転機
俺は相馬に「屋上に行こう」と言い、屋上へ一緒にいった。
そこで俺はさっきのチャイムと重なってしまっていたセリフの内容を尋ねた。
「相馬、さっきなんて言ってたんだ?」
「いつの話?」
「チャイムが鳴った時」
「ああ、君は甘すぎるって言ったんだ。…この際だ。言わせてもらうぞ。普通ここまでヘタれるか?NTRれたら本能で動くだろ。なんでそこまで冷静なんだ?」
「…」
そうか、俺は甘いのか…。確かに少し俺は行動が曖昧で行動力もない方かもしれない。ただ、そこまで言われると俺も少し堪えた。
俺はいつもより近くに感じられる雲一つない空に手を伸ばし、目で影を作り空を仰ぎ、息を吐き出す。
俺のその様子を見て相馬は慌てたように付け加えてくる。
「すまない。少し言い過ぎた。ただ僕視点でも君は少しもどかしいというのは分かってくれ」
「…ああ、分かったよ。やってやるよ」
「…?」
「俺もやるときはやるってところを見せてやるよ。誕生日プレゼントは相馬の案のペアルックを採用する。とことんやってやる」
「…なんか申し訳ないな…」
「気にするな。こうしてもらえなければ永遠に続けるところだった。ありがとう」
「…どういたしまして?」
「わざわざ時間とらせてごめん。後は自分でなんとかする」
本来はこの後亜美と俺の翼からもたらされた悩みについて相馬に聞こうと思っていたが、自分でもう少し考えてみることにした。
少しでも、自分でやっていけるように。
そして放課後、俺は家に帰ると優花にメールを送るためにスマホを取り出した。
来週の優花の誕生日を祝うためのデートを取り付けるためだ。
ちょうど来週の今日が祝日なので俺は「来週の今日、暇?」と打ち込み送ると、すぐに返信が返ってきた。
優花の返信には「暇だよ」と打たれていた。
俺はそこに「来週デートしない」と打ち込み送った。
すると、こちらもまたすぐに返信が返ってきて「いいよ」と言われたので俺は家を出てペアルックを買いに、ちょうどこの前優花と本を買いに行った書店の入っているショッピングモールまで歩いて行った。
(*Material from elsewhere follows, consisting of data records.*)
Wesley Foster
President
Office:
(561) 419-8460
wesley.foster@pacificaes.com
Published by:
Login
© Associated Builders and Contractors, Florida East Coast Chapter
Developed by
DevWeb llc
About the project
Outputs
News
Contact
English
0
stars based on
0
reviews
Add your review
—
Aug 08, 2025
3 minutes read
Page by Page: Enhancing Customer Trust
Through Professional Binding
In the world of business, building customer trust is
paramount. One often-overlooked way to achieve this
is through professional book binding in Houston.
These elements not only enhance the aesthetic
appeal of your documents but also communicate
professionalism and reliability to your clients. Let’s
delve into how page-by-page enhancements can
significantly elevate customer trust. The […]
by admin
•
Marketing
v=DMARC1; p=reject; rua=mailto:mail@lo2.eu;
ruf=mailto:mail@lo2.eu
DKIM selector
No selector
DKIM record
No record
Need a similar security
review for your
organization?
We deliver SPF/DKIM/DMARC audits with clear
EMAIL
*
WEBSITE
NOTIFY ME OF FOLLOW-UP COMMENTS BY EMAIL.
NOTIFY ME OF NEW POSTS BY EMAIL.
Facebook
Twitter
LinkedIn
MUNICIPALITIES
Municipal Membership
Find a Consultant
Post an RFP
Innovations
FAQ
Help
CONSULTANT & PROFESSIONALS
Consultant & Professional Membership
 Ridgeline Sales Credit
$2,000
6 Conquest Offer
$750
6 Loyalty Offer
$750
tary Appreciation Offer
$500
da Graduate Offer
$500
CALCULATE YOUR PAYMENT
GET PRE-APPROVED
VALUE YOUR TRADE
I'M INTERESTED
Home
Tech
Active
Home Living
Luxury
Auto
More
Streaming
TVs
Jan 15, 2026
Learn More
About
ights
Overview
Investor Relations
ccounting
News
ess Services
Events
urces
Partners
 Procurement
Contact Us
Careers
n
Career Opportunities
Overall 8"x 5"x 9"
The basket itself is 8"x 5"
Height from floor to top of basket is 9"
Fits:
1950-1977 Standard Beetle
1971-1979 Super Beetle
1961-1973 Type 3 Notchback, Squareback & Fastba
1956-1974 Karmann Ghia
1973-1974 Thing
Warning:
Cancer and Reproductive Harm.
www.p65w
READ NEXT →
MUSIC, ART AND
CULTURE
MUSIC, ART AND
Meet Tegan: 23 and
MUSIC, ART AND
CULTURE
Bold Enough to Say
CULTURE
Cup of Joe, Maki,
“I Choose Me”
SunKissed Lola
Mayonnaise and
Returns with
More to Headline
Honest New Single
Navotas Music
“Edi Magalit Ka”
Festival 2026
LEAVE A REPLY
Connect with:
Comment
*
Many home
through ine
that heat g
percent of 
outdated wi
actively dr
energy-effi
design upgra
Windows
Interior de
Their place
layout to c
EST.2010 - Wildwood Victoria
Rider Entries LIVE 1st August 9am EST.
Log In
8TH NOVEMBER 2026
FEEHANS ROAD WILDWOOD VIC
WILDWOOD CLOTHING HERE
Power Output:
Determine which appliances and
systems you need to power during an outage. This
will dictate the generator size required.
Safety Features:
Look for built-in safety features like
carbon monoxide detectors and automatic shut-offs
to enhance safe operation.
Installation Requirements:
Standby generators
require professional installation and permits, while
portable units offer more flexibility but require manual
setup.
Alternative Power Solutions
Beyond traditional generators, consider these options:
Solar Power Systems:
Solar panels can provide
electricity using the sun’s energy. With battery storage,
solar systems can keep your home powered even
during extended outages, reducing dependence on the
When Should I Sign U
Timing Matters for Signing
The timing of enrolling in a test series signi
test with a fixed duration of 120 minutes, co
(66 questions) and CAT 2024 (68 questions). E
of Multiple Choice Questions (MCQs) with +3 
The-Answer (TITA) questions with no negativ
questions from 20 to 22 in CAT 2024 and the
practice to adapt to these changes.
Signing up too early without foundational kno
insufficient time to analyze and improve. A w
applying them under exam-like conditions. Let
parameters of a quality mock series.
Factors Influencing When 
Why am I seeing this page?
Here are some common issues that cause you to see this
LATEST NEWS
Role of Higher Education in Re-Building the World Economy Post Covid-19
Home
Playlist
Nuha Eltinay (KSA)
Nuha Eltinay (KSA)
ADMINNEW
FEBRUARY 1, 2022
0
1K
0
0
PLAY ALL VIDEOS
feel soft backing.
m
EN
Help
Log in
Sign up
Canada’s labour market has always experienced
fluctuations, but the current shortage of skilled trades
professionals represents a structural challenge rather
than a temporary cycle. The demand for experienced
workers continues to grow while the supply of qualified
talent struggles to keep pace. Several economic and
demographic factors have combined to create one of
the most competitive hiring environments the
ただ、今回は優花にも菜月にも会わなくてすみ、無事に到着することが出来た。
俺がお目当てのお店に入ると、俺は少し唖然とさせられた。
そこには和田と和田の隣によく分からない身長の高い大学生っぽい男がいたからだ。
俺は少し離れてスマホを取り出し、写真を撮ると最悪見つかってもよかったが、見つかると面倒臭くなるし、どうせ話しかけてこないだろうと俺は判断し素知らぬ振りをしながら服を選びにかかり、優花に合いそうなものを選び、会計をしに行こうかと思ったところで話しかけられた。
「あれ、海川くん?」
「…ああ、そうだけど、…和田さん」
「海川くんもこういうところ来るんだ!」
「…ああ」
俺はそう言い、早く逃げるために話を逸らす。
「彼氏、待たせてるんじゃないのか?」
「ああ、そうだった、ごめんね。話しかけちゃって。…私と彼が付き合ってるってことは秘密でお願い」
彼女はそう手を合わせて店の外で待っている男の下に走っていった。
「女って怖えな」
俺は更に「どいつもこいつも浮気してんのか」と冗談半分に呟き、俺の分と優花の分のペアルックを今度こそ買いに会計をしにいった。